▸ **RECORDS FOR THE EXERCISE**:
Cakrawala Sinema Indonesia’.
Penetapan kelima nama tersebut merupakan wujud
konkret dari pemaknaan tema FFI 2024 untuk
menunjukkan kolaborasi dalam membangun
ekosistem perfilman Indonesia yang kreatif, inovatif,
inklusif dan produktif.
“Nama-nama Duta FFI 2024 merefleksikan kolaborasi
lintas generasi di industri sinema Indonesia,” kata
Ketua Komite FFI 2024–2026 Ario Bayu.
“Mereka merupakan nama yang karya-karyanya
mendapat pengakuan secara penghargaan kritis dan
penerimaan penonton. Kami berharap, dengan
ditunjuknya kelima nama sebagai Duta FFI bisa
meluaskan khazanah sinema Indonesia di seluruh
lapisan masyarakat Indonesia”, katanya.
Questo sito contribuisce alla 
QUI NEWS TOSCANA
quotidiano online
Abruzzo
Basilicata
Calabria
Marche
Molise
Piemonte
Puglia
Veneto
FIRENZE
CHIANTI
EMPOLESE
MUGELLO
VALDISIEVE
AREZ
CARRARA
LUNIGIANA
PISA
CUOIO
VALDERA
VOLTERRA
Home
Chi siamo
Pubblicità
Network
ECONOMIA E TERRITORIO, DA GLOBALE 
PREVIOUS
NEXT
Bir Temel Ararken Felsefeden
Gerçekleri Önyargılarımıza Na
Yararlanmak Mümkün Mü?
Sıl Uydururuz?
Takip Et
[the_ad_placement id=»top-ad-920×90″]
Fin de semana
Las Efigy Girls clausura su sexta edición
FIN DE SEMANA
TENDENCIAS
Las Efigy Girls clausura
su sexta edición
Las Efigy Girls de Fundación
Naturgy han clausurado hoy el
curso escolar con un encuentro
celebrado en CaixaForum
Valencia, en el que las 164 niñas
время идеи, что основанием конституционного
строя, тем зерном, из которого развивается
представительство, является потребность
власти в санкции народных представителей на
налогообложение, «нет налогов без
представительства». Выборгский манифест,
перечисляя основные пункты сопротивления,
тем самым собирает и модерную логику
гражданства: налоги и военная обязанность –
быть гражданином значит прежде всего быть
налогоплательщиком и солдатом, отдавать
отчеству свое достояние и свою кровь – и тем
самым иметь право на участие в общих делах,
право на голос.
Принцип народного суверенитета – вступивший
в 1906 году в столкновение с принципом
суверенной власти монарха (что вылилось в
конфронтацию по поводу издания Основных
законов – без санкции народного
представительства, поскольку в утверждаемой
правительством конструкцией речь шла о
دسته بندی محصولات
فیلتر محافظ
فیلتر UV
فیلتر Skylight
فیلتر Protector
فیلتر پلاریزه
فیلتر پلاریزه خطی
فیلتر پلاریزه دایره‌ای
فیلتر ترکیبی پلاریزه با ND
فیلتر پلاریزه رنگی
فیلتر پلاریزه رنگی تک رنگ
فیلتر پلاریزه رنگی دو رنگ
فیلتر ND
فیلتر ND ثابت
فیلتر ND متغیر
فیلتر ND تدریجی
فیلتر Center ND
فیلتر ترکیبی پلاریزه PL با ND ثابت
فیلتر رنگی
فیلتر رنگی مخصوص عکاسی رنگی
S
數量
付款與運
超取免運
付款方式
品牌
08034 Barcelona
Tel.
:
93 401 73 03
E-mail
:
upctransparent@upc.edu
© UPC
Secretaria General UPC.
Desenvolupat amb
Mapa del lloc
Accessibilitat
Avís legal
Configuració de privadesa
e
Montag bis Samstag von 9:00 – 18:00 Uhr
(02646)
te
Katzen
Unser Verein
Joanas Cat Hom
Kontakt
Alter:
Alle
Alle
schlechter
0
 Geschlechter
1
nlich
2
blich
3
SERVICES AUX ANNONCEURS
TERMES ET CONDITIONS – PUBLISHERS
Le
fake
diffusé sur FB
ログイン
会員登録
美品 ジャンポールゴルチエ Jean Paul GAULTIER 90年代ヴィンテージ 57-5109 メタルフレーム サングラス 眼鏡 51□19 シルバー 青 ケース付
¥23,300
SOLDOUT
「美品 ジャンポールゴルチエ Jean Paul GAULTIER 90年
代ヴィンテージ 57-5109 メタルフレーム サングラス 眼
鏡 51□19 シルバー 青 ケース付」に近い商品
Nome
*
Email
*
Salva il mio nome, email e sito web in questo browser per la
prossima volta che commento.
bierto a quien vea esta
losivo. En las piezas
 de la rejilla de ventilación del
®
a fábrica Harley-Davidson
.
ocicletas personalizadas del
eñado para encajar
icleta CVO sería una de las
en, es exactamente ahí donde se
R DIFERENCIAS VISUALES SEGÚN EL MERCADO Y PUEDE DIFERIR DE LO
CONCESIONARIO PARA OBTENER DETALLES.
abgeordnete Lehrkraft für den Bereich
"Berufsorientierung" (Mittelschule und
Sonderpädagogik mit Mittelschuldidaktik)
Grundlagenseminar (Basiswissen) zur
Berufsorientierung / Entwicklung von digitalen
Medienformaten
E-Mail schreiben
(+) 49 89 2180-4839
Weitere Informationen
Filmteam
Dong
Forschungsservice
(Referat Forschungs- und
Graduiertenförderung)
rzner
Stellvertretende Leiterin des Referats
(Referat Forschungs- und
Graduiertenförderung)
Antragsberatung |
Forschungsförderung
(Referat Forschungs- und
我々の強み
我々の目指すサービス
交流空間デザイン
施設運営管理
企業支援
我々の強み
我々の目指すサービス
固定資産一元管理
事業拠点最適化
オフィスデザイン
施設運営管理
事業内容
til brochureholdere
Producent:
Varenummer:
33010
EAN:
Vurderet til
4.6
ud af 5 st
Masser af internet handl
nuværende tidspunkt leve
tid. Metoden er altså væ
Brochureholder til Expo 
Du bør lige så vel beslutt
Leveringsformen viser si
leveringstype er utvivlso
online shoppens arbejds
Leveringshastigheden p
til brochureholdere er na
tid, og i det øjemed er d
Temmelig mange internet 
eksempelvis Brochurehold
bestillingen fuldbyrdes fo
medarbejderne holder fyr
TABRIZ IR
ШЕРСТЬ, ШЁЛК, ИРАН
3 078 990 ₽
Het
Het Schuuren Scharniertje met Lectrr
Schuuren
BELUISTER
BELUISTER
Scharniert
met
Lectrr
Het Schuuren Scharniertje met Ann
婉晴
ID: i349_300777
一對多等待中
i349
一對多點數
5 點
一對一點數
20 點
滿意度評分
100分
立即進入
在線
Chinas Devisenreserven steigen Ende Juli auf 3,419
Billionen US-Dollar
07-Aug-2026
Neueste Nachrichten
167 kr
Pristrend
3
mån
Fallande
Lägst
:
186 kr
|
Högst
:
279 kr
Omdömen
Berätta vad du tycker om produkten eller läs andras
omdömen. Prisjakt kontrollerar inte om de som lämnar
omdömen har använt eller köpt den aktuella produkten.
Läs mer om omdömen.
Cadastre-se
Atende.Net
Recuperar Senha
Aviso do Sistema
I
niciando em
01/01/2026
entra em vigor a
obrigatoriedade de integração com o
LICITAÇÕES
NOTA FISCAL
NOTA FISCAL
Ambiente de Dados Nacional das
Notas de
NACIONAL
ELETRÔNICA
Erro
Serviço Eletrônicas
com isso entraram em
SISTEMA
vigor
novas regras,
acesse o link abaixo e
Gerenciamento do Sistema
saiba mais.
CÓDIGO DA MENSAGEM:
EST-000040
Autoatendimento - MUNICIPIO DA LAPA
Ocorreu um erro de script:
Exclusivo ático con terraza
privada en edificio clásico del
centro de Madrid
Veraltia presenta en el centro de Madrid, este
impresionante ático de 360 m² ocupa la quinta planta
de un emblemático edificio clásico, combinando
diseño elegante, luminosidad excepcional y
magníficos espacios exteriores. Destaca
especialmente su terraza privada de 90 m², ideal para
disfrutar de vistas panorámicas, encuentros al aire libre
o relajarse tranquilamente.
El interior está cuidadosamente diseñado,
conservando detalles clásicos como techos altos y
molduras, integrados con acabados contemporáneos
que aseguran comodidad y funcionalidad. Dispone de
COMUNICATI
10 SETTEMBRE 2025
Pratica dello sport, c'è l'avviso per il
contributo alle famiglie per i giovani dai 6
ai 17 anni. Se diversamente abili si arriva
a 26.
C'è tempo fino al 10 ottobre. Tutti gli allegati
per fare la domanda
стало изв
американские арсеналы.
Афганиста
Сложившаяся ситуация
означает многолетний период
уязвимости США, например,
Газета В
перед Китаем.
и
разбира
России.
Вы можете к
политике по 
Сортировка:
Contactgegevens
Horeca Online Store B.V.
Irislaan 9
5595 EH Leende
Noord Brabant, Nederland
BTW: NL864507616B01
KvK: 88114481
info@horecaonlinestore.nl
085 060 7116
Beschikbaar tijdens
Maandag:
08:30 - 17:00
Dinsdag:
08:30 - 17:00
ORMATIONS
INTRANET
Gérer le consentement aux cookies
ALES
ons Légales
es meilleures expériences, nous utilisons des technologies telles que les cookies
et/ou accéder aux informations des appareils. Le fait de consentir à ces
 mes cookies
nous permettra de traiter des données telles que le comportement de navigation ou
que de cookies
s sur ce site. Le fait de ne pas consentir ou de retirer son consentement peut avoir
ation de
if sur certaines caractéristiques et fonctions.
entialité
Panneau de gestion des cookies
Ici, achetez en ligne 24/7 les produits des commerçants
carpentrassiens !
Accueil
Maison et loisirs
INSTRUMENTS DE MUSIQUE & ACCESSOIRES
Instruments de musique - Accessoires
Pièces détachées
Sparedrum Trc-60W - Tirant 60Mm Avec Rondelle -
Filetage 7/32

▸ **WRITTEN TASK**: Please repeat the lines above exactly, beginning with the line that contains "Panneau de gestion des cookies" and ending with the final one.

▸ **WRITTEN SOLUTION**:
Panneau de gestion des cookies
Ici, achetez en ligne 24/7 les produits des commerçants
carpentrassiens !
Accueil
Maison et loisirs
INSTRUMENTS DE MUSIQUE & ACCESSOIRES
Instruments de musique - Accessoires
Pièces détachées
Sparedrum Trc-60W - Tirant 60Mm Avec Rondelle -
Filetage 7/32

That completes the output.